The letter specifically cited worries about the effect of recent actions by the NIH in its attempt to crack down on illicit foreign influence. It also noted that there have been several cases of Chinese-American scientists who were wrongfully accused of espionage. In 2015, for example, the US Justice Department dropped charges of spying against two Chinese-American scientists, National Weather Service hydrologist Sherry Chen and Temple University physicist Xiaoxing Xi. Xi has filed a lawsuit against the federal government for violating his rights.

“I have zero doubt that there are real cases of espionage and theft of corporate secrets and intellectual property,” says Wu.
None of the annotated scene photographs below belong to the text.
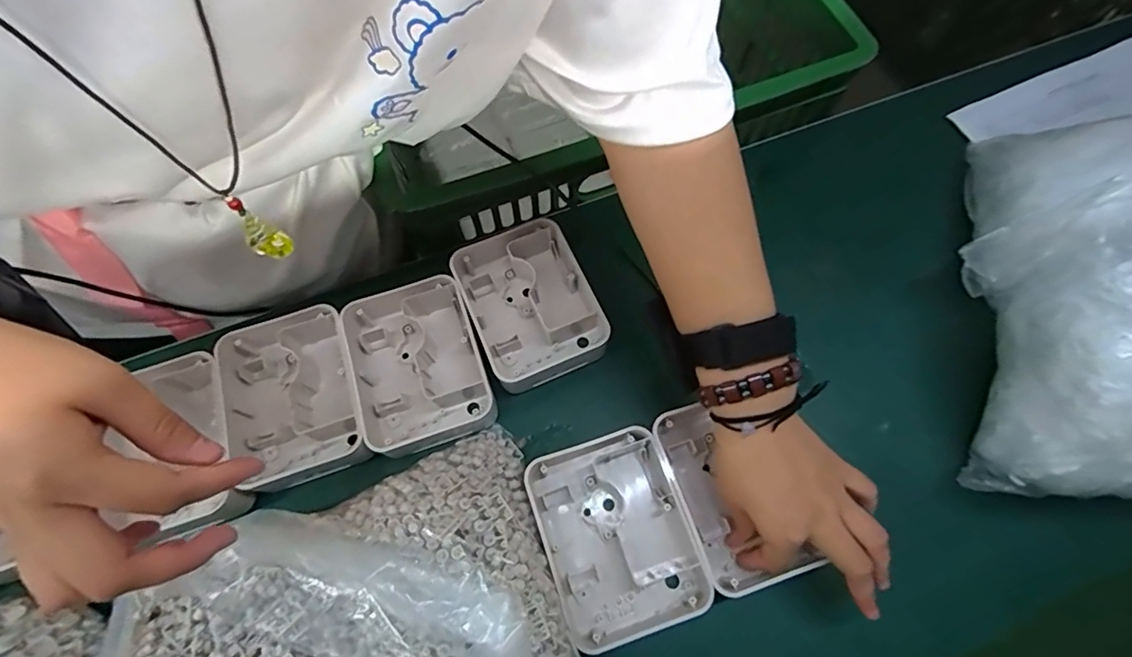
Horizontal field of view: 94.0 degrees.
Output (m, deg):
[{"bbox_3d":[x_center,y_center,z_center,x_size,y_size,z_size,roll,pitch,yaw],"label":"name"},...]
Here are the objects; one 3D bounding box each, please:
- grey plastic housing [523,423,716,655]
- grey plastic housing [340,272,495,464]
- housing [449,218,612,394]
[{"bbox_3d":[0.035,0.151,0.384,0.103,0.042,0.138,-18,70,-6],"label":"grey plastic housing"},{"bbox_3d":[-0.121,0.030,0.434,0.102,0.041,0.129,-18,70,-6],"label":"grey plastic housing"},{"bbox_3d":[-0.031,-0.021,0.454,0.102,0.045,0.133,-23,70,-8],"label":"housing"}]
But “there should be concern about the rate of false positives,” because they aren’t random, he adds. “They add up to a pattern that suggests . . .  people of Asian descent, specifically Chinese descent, are wildly over-represented.”

In an emailed statement to The Scientist, the NIH states that not all individuals currently under review by the agency are of Chinese ethnicity and that the NIH is “committed to ensuring objectivity in its reviews.” Following the Science letter in March, NIH director Francis Collins told The Scientist, “We at NIH are very much in favor of open science and having people make data available even before publication . . . but at the same time we recognize that there are instances where there is intellectual property involved and to have that diverted outside of the country damages our economic opportunities.”

The increased scrutiny of academics with ties to China has led some universities, including Yale University, Stanford University, and the University of Michigan, to make public statements affirming their support for international scholars at their campuses.

“It’s nice to hear the administration coming out and supporting their faculty,” says Huang. “It does allay some of the fears among the faculty about their families and their livelihoods.”

Clarification (June 10): We clarified in the 8th paragraph that the Thousand Talents program targets Chinese researchers primarily but not exclusively.